Lors d’une conférence à l’Ugb le 12 décembre, Abdourahmane Diouf, ancien porte-parole de Idrissa Seck, a fait le plaidoyer d’une «démocratie de concordance ou démocratie d’entente». Je précise d’abord qu’il est regrettable de voir un personnage aussi brillant et courtois, en dehors du champ politique. La thèse qu’il défend est qu’en résumé les perdants à un scrutin présidentiel ne doivent être exclus de l’Exécutif. Selon lui, quel que soit le pourcentage de voix obtenu, il faut être représenté dans un gouvernement pour éliminer la transhumance et avoir un gouvernement dont la composition est proportionnelle au résultat du scrutin.
La proposition du juriste est innovante, mais je n’y souscris pas pour de nombreuses raisons. La démocratie est affaire de majorité, pas d’unanimité. La majorité gouverne et l’opposition s’oppose. Ernesto Laclau et Chantal Mouffe, dans un ouvrage paru en 1985, Hégémonie et stratégie socialiste, érigent la conflictualité comme une donnée consubstantielle du politique. L’espace du politique est celui de l’affrontement de visions du monde arbitré par le suffrage universel. Abdourahmane Diouf et les Libéraux envisagent difficilement souvent le politique autrement que sous l’angle de l’économique ou de l’éthique. Ils s’inscrivent dans un moment post-politique. Comme Carl Schmitt, je crois que le politique a une dimension antagonique qui induit la permanence du conflit auquel il ne peut y avoir de fin. Laclau et Mouffe vont plus loin que la discrimination de l’ami et de l’ennemi comme critère d’identification du politique de Schmitt ; ils l’affinent et théorisent l’agonisme comme concept pour opposer des adversaires qui malgré tout reconnaissent la légitimité de leurs revendications respectives. Il est impossible pour les adversaires de trouver une solution à leur différend symbolique, mais il est possible d’ériger un certain nombre de règles minimales comme cadre à leur conflictualité. A ce propos, je pense que l’agonisme est la sève de la démocratie pluraliste. Le politique est le lieu de la «mésentente», comme le suggère Jacques Rancière, en ce sens qu’il abrite les «désaccords sur le partage des biens communs entre les différentes compositions de la société».

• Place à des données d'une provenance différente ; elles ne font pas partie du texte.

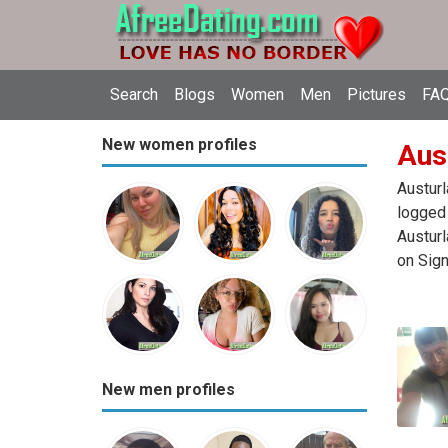
Search
Blogs
Women
Men
Pictures
FAQ
New women profiles
Aust
Austurl
logged 
Austurl
on Sign
New men profiles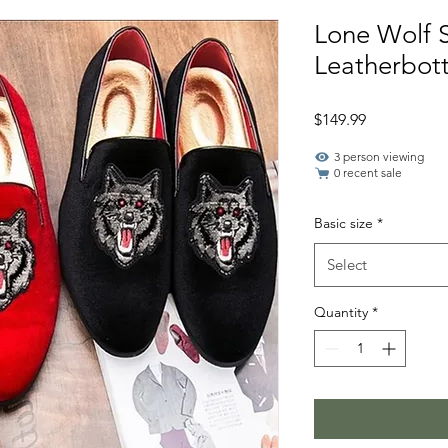
Lone Wolf 
Leatherbot
Price
$149.99
3 person viewing
0 recent sale
Basic size
*
Select
Quantity
*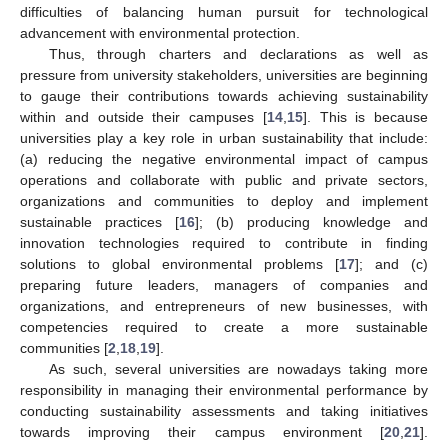
difficulties of balancing human pursuit for technological
advancement with environmental protection.
Thus, through charters and declarations as well as
pressure from university stakeholders, universities are beginning
to gauge their contributions towards achieving sustainability
within and outside their campuses [
14
,
15
]. This is because
universities play a key role in urban sustainability that include:
(a) reducing the negative environmental impact of campus
operations and collaborate with public and private sectors,
organizations and communities to deploy and implement
sustainable practices [
16
]; (b) producing knowledge and
innovation technologies required to contribute in finding
solutions to global environmental problems [
17
]; and (c)
preparing future leaders, managers of companies and
organizations, and entrepreneurs of new businesses, with
competencies required to create a more sustainable
communities [
2
,
18
,
19
].
As such, several universities are nowadays taking more
responsibility in managing their environmental performance by
conducting sustainability assessments and taking initiatives
towards improving their campus environment [
20
,
21
].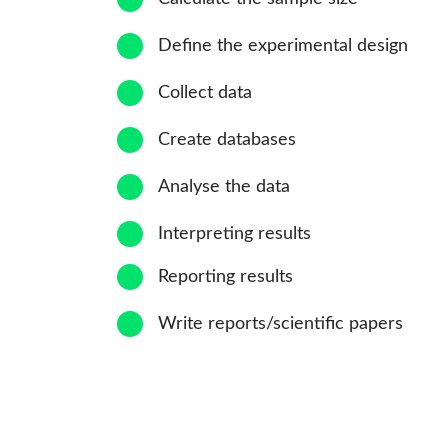
4
Define the experimental design
5
Collect data
6
Create databases
7
Analyse the data
8
Interpreting results
9
Reporting results
10
Write reports/scientific papers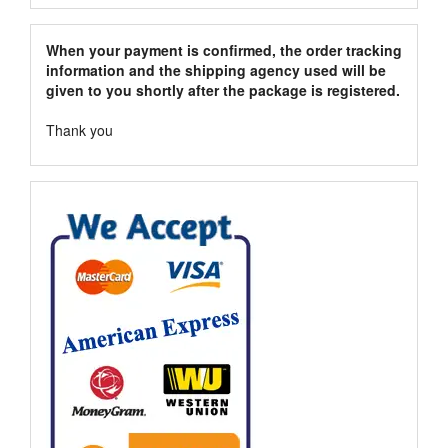
When your payment is confirmed, the order tracking
information and the shipping agency used will be
given to you shortly after the package is registered.
Thank you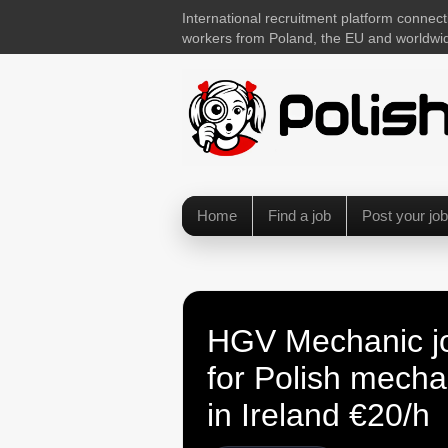
International recruitment platform connect
workers from Poland, the EU and worldwi
Home
Find a job
Post your job
HGV Mechanic j
for Polish mecha
in Ireland €20/h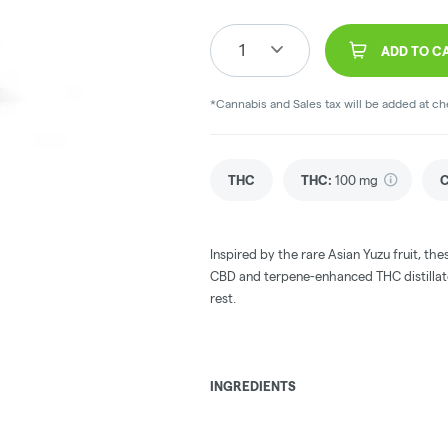
1
ADD TO C
*Cannabis and Sales tax will be added at c
THC
THC
:
100 mg
Inspired by the rare Asian Yuzu fruit, 
CBD and terpene-enhanced THC distillate 
rest.
INGREDIENTS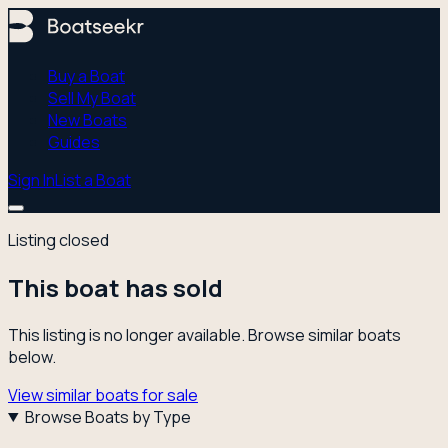
Buy a Boat
Sell My Boat
New Boats
Guides
Sign In
List a Boat
Listing closed
This boat has sold
This listing is no longer available. Browse similar boats
below.
View similar boats for sale
Browse Boats by Type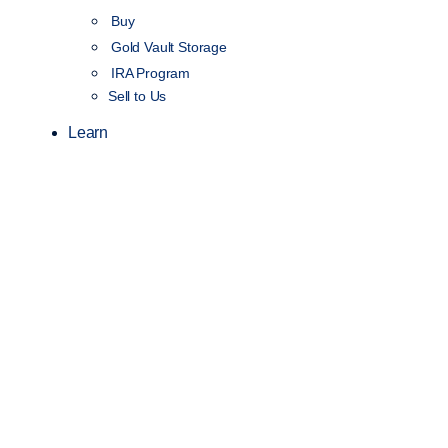
Buy
Gold Vault Storage
IRA Program
Sell to Us
Learn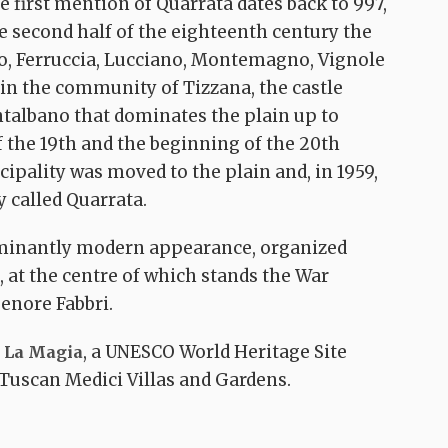
 first mention of Quarrata dates back to 997,
the second half of the eighteenth century the
io, Ferruccia, Lucciano, Montemagno, Vignole
 in the community of Tizzana, the castle
ntalbano that dominates the plain up to
 the 19th and the beginning of the 20th
cipality was moved to the plain and, in 1959,
The Lucciano-
 called Quarrata.
o
Montorio-Burian
no-
panoramic
minantly modern appearance, organized
Via Medicea –
itinerary
Anello della Magia
 at the centre of which stands the War
Quarrata
Lucciano
o
Quarrata
Buriano
enore Fabbri.
, a UNESCO World Heritage Site
a La Magia
 Tuscan Medici Villas and Gardens.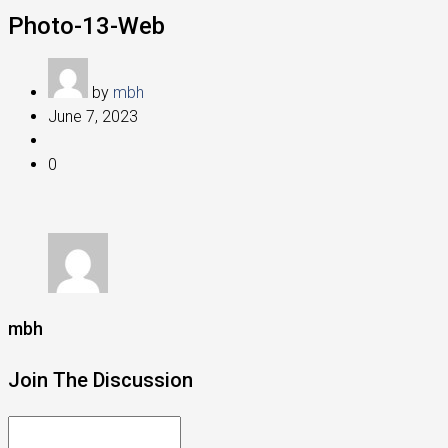
Photo-13-Web
by
mbh
June 7, 2023
0
mbh
Join The Discussion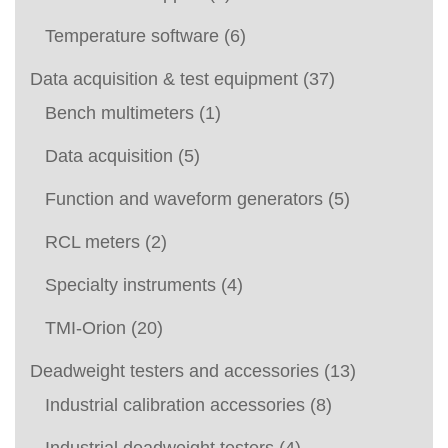
Temperature software
(6)
Data acquisition & test equipment
(37)
Bench multimeters
(1)
Data acquisition
(5)
Function and waveform generators
(5)
RCL meters
(2)
Specialty instruments
(4)
TMI-Orion
(20)
Deadweight testers and accessories
(13)
Industrial calibration accessories
(8)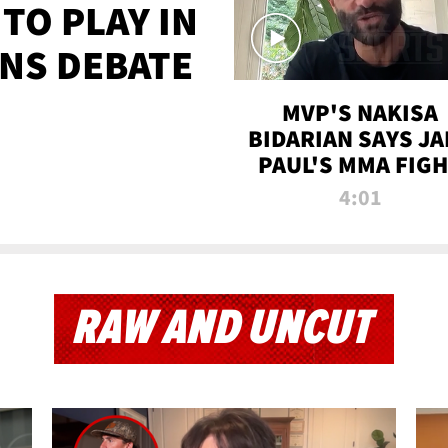
TO PLAY IN
NS DEBATE
MVP'S NAKISA
BIDARIAN SAYS JA
PAUL'S MMA FIG
WILL BE THE MOS
4:01
WATCHED EVER
RAW AND UNCUT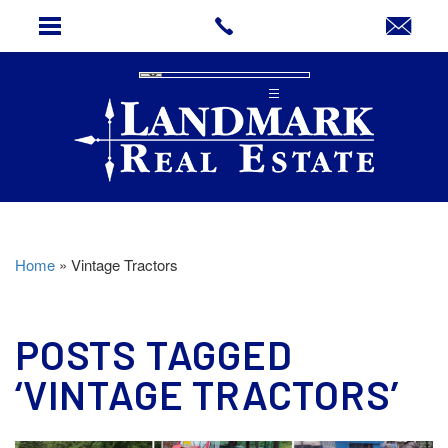
Home
»
Vintage Tractors
POSTS TAGGED
‘VINTAGE TRACTORS’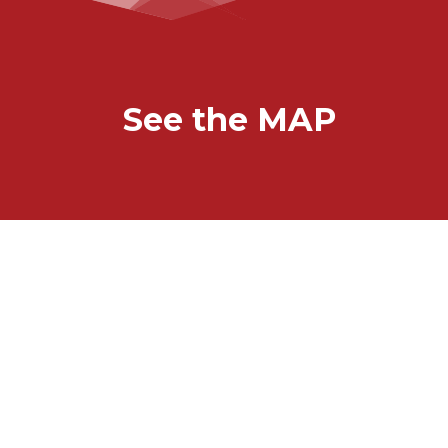
See the MAP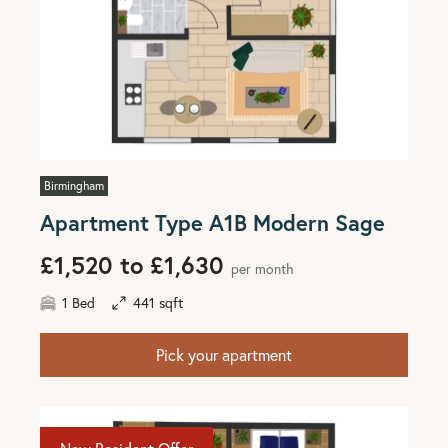
Birmingham
Apartment Type A1B Modern Sage
£1,520 to £1,630
per month
1 Bed
441 sqft
Pick your apartment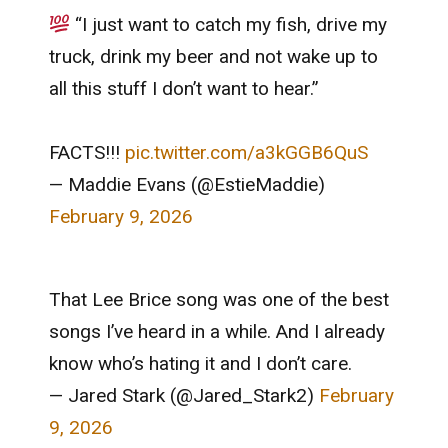
“I just want to catch my fish, drive my
truck, drink my beer and not wake up to
all this stuff I don’t want to hear.”
FACTS!!!
pic.twitter.com/a3kGGB6QuS
— Maddie Evans (@EstieMaddie)
February 9, 2026
That Lee Brice song was one of the best
songs I’ve heard in a while. And I already
know who’s hating it and I don’t care.
— Jared Stark (@Jared_Stark2)
February
9, 2026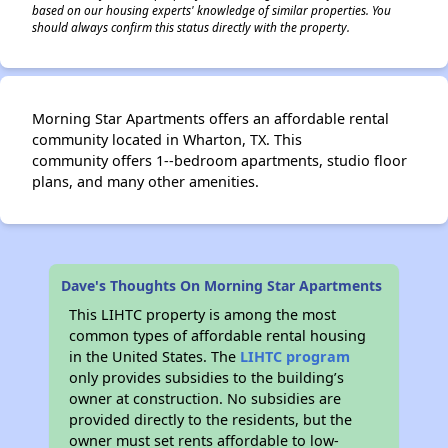
based on our housing experts' knowledge of similar properties. You
should always confirm this status directly with the property.
Morning Star Apartments offers an affordable rental
community located in Wharton, TX. This
community offers 1--bedroom apartments, studio floor
plans, and many other amenities.
Dave's Thoughts On Morning Star Apartments
This LIHTC property is among the most
common types of affordable rental housing
in the United States. The
LIHTC program
only provides subsidies to the building’s
owner at construction. No subsidies are
provided directly to the residents, but the
owner must set rents affordable to low-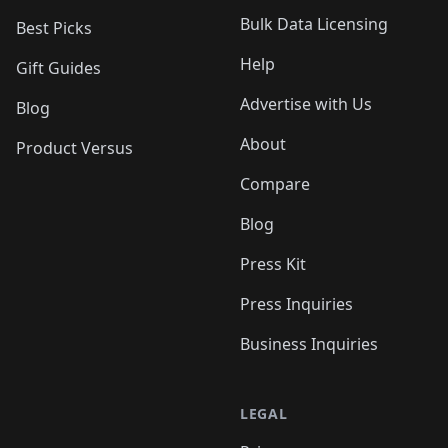
Bulk Data Licensing
Best Picks
Help
Gift Guides
Advertise with Us
Blog
About
Product Versus
Compare
Blog
Press Kit
Press Inquiries
Business Inquiries
LEGAL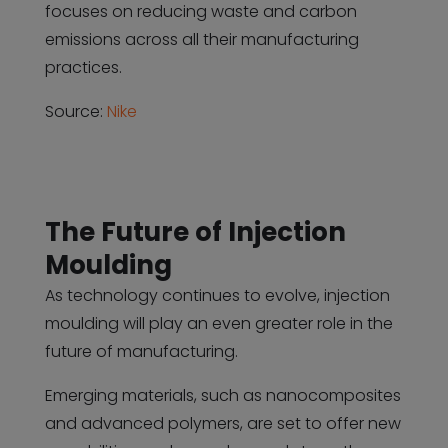
focuses on reducing waste and carbon
emissions across all their manufacturing
practices.
Source:
Nike
The Future of Injection
Moulding
As technology continues to evolve, injection
moulding will play an even greater role in the
future of manufacturing.
Emerging materials, such as nanocomposites
and advanced polymers, are set to offer new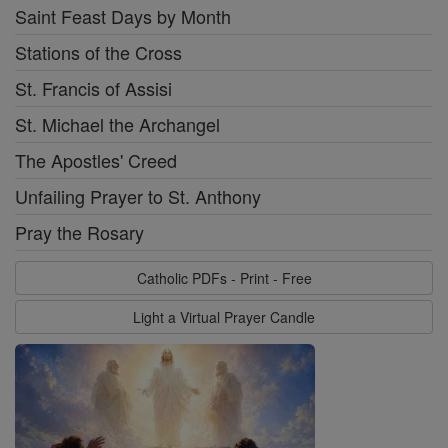
Saint Feast Days by Month
Stations of the Cross
St. Francis of Assisi
St. Michael the Archangel
The Apostles' Creed
Unfailing Prayer to St. Anthony
Pray the Rosary
Catholic PDFs - Print - Free
Light a Virtual Prayer Candle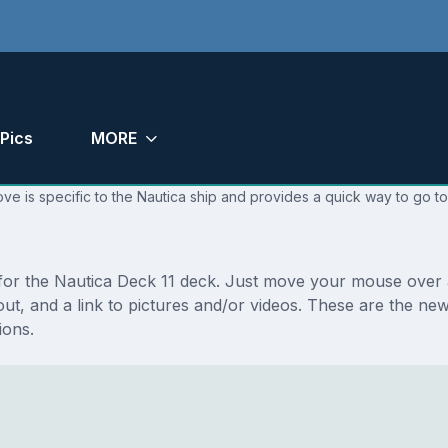
Pics
MORE
ve is specific to the Nautica ship and provides a quick way to go to
 for the Nautica Deck 11 deck. Just move your mouse over a
ayout, and a link to pictures and/or videos. These are the n
ions.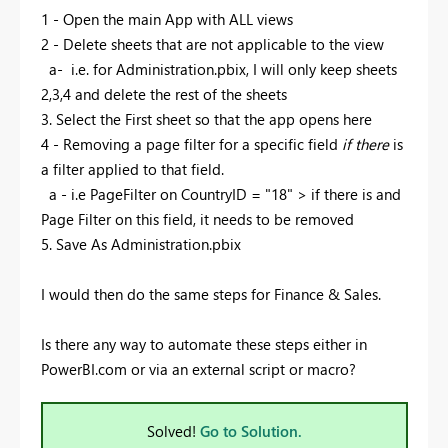
1 - Open the main App with ALL views
2 - Delete sheets that are not applicable to the view
a- i.e. for Administration.pbix, I will only keep sheets
2,3,4 and delete the rest of the sheets
3. Select the First sheet so that the app opens here
4 - Removing a page filter for a specific field
if there
is
a filter applied to that field.
a - i.e PageFilter on CountryID = "18" > if there is and
Page Filter on this field, it needs to be removed
5. Save As Administration.pbix
I would then do the same steps for Finance & Sales.
Is there any way to automate these steps either in
PowerBI.com or via an external script or macro?
Solved!
Go to Solution.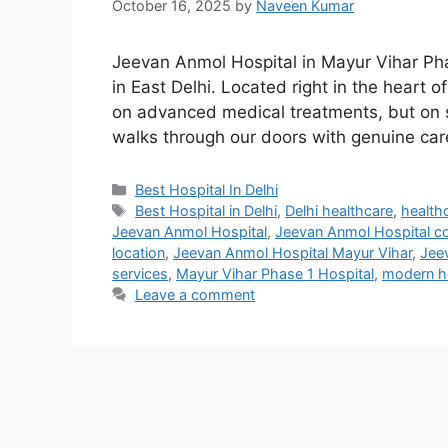
October 16, 2025
by
Naveen Kumar
Jeevan Anmol Hospital in Mayur Vihar Ph
in East Delhi. Located right in the heart o
on advanced medical treatments, but on 
walks through our doors with genuine ca
Categories
Best Hospital In Delhi
Tags
Best Hospital in Delhi
,
Delhi healthcare
,
health
Jeevan Anmol Hospital
,
Jeevan Anmol Hospital c
location
,
Jeevan Anmol Hospital Mayur Vihar
,
Jee
services
,
Mayur Vihar Phase 1 Hospital
,
modern ho
Leave a comment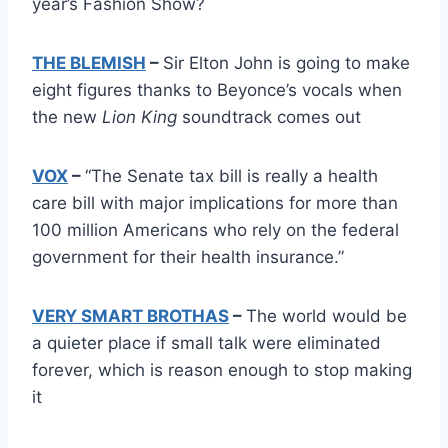
year’s Fashion Show?
THE BLEMISH
–
Sir Elton John is going to make
eight figures thanks to Beyonce’s vocals when
the new
Lion King
soundtrack comes out
VOX
–
“The Senate tax bill is really a health
care bill with major implications for more than
100 million Americans who rely on the federal
government for their health insurance.”
VERY SMART BROTHAS
–
The world would be
a quieter place if small talk were eliminated
forever, which is reason enough to stop making
it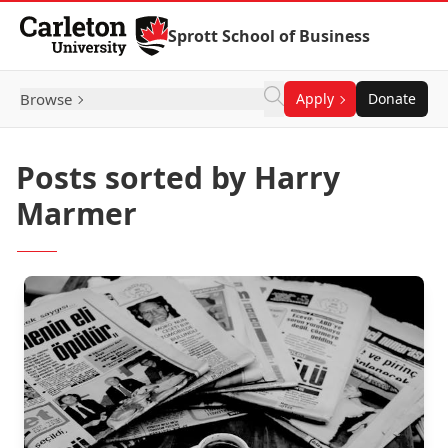
Skip to Content
Sprott School of Business
Browse
Apply
Donate
Posts sorted by Harry
Marmer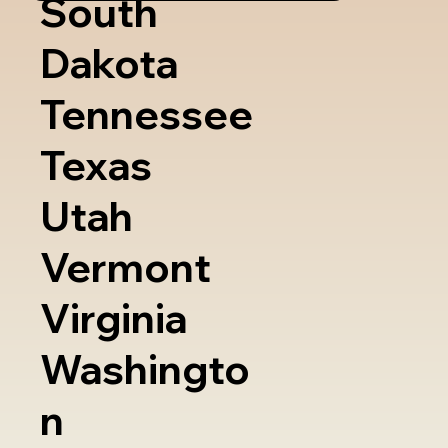
South
Dakota
Tennessee
Texas
Utah
Vermont
Virginia
Washingto
n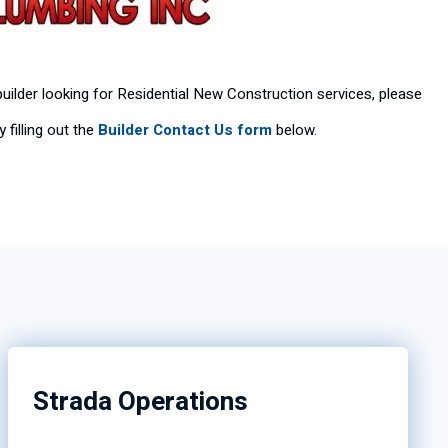
 builder looking for Residential New Construction services, please
 filling out the
Builder Contact Us form
below.
Strada Operations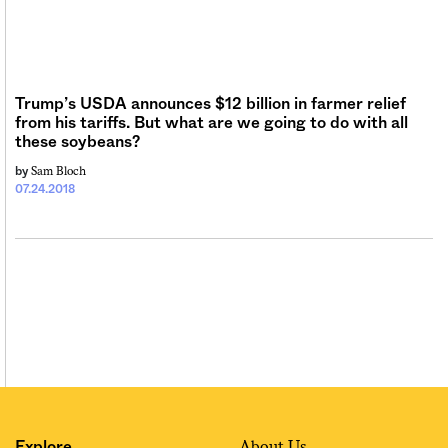
Trump’s USDA announces $12 billion in farmer relief
from his tariffs. But what are we going to do with all
these soybeans?
Sam Bloch
by
07.24.2018
About Us
Explore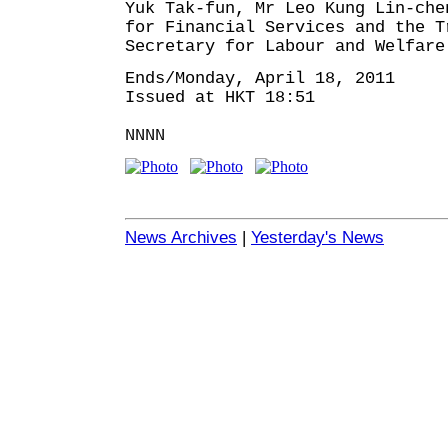
Yuk Tak-fun, Mr Leo Kung Lin-che
for Financial Services and the T
Secretary for Labour and Welfare
Ends/Monday, April 18, 2011
Issued at HKT 18:51
NNNN
News Archives
|
Yesterday's News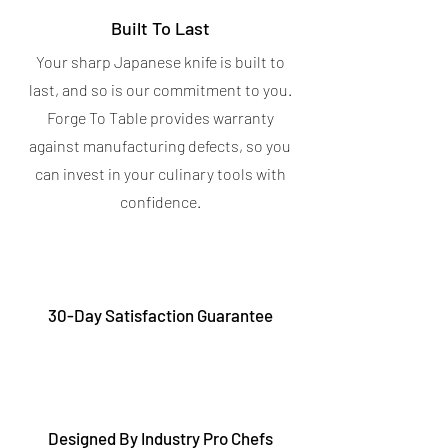
Built To Last
Your sharp Japanese knife is built to
last, and so is our commitment to you.
Forge To Table provides warranty
against manufacturing defects, so you
can invest in your culinary tools with
confidence.
30-Day Satisfaction Guarantee
Designed By Industry Pro Chefs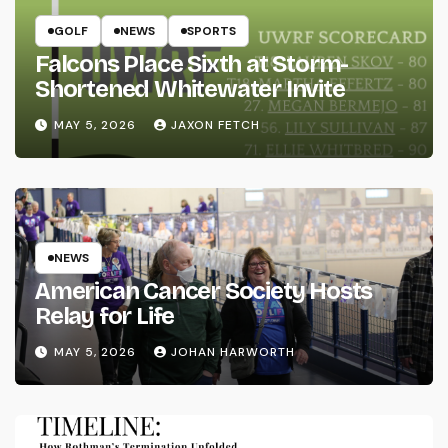
GOLF
NEWS
SPORTS
Falcons Place Sixth at Storm-
Shortened Whitewater Invite
MAY 5, 2026
JAXON FETCH
NEWS
American Cancer Society Hosts
Relay for Life
MAY 5, 2026
JOHAN HARWORTH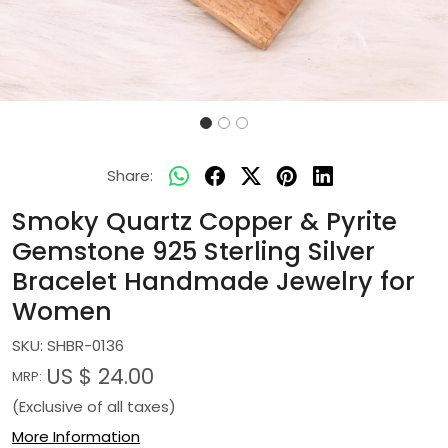
Share:
Smoky Quartz Copper & Pyrite
Gemstone 925 Sterling Silver
Bracelet Handmade Jewelry for
Women
SKU:
SHBR-0136
US $ 24.00
MRP:
(Exclusive of all taxes)
More Information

Les pouvoirs exorbitants du président de la République, la constitutionnalisation des départements ministériels, le pouvoir des élus locaux sont par exemple des pistes intéressantes qu’identifie Abdourahmane Diouf dans sa communication. Mais sa 4ème République me semble inopportune et dangereuse. Inopportune, car on ne règle pas le problème de comportement, de manquement à la parole donnée, d’indignité, de tortuosité, d’indécence qu’est la transhumance par un basculement vers un nouveau régime. C’est utiliser un lance-roquettes pour s’en prendre à une mouche. Avec l’instauration de la perte du mandat de parlementaire en cas de changement de parti politique, je crois que le maximum légal qu’il y avait à faire sur ce phénomène de transhumance a été fait. La Constitution ne peut régir si loin les mœurs des gens. Il est des causes qu’il faut savoir confier au jugement implacable de l’histoire.
Ensuite, la suggestion de Diouf me semble dangereuse, car elle appelle à un consensus mou, une alliance de forces contraires dans un élan de partage du pouvoir. C’est le consensus social-libéral érigé depuis 1983 en France, pays qu’il donne en exemple, qui fait inexorablement monter l’extrême-droite jusqu’aux portes du pouvoir aujourd’hui. C’est la similarité des politiques chez les Démocrates et les Républicains aux Etats-Unis qui a fait émerger Donald Trump. Vouloir être assis sur des socles idéels opposés et mener les mêmes politiques construit chez le citoyen, une dissonance dont les populistes ici et ailleurs se saisissent pour appeler à un fameux «système».
Je crois à la radicalisation de la démocratie par les forces de l’arc républicain. Si un consensus s’érige chez elles, des monstres surgissent et agrègent le mécontentement des peuples pour les transformer en arme populiste dangereuse. Je ne crois pas au dialogue politique ni à tous les artifices imprégnés soi-disant de nos imaginaires pour mieux penser le consensus mou. Les injonctions à l’apaisement sont impropres dans un espace politique conflictuel par essence ; il faut du dissensus démocratique, de la confrontation des idées pour repousser toujours plus loin le recours possible à la violence physique.
Le litige est un des éléments par lesquels le politique quitte la spéculation pour devenir un objet déterminant dans un contrat social. En le niant pour appeler au consensus, on efface ce que Rancière appelle «les formes de l’agir démocratique» pour basculer dans la post-démocratie et même dans la fin du politique.